Wamenkumham: Keadilan Restoratif Solusi Over Kapasitas Lapas
Follow IDN Times untuk mendapatkan informasi terkini. Klik untuk follow WhatsApp Channel & Google News
Jakarta, IDN Times - Wakil Menteri Hukum dan Hak Asasi Manusia (Wamenkumham) Eddy O.S Hiariej mengungkapkan, kebijakan restorative justice atau keadilan restoratif memiliki manfaat untuk mengatasi kelebihan kapasitas narapidana yang ada di lembaga pemasyarakatan Indonesia.

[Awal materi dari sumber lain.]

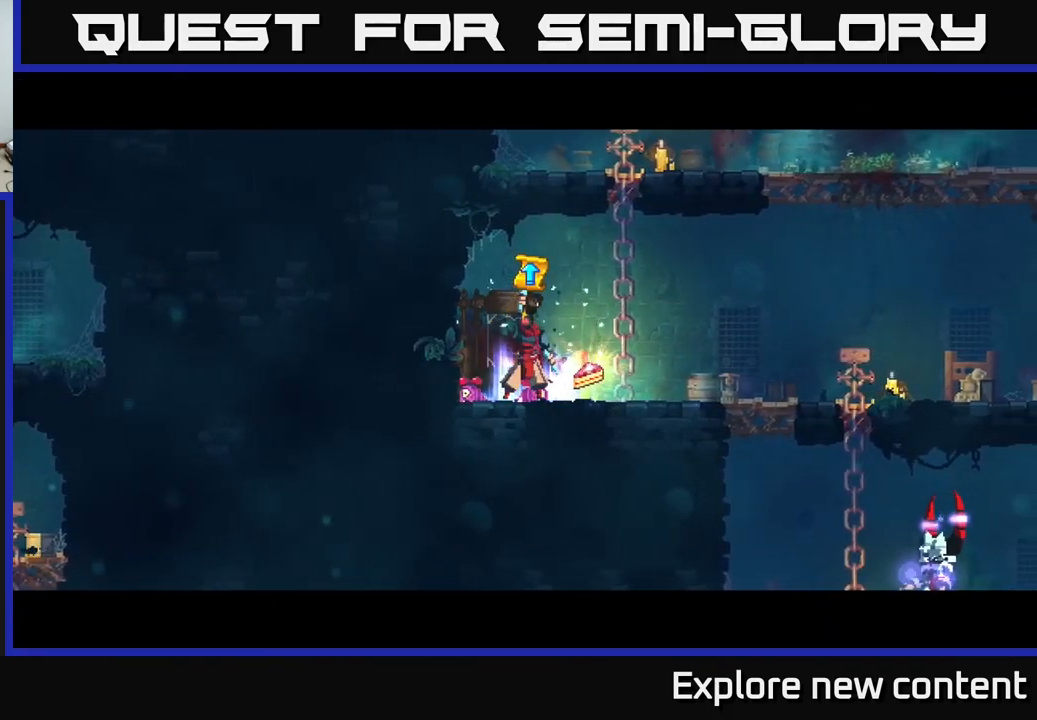
{"buttons": [], "left_stick": "center", "right_stick": "center", "events": [[200, "left_stick", "right"], [434, "left_stick", "center"]]}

"Bagi kami Kementerian Hukum dan HAM pendekatan restorative justice sangat bermanfaat, dan ini merupakan suatu hal yang penting karena masalah terbesar yang dihadapi oleh Kemenkumham adalah overcrowding atau over kapasitas di lapas," kata dia dalam agenda Konferensi Nasional Keadilan Restoratif dilihat dari Youtube ICJR, Rabu (2/11/2022).
Eddy mengatakan, lapas di Indonesia hanya bisa menampung 140.000 narapidana, sementara sekarang jumlah narapidana yang ada berkisar 260.000 orang, atau lebih sekitar 120.000.
Baca Juga: 9 Kasus Dihentikan Kejati Sumut dengan Restoratif Justice
1. Pengertian dari restoratif itu sendiri
Keadilan restoratif, kata dia, punya dua pengertian, yang pertama adalah pengertian dari segi konsep dan yang kedua adalah pengertian dari segi proses
"Pengertian restoratif dari segi konsep mengandung makna bahwa restoratif bukanlah pada penghukuman tetapi pada pemulihan," ujarnya.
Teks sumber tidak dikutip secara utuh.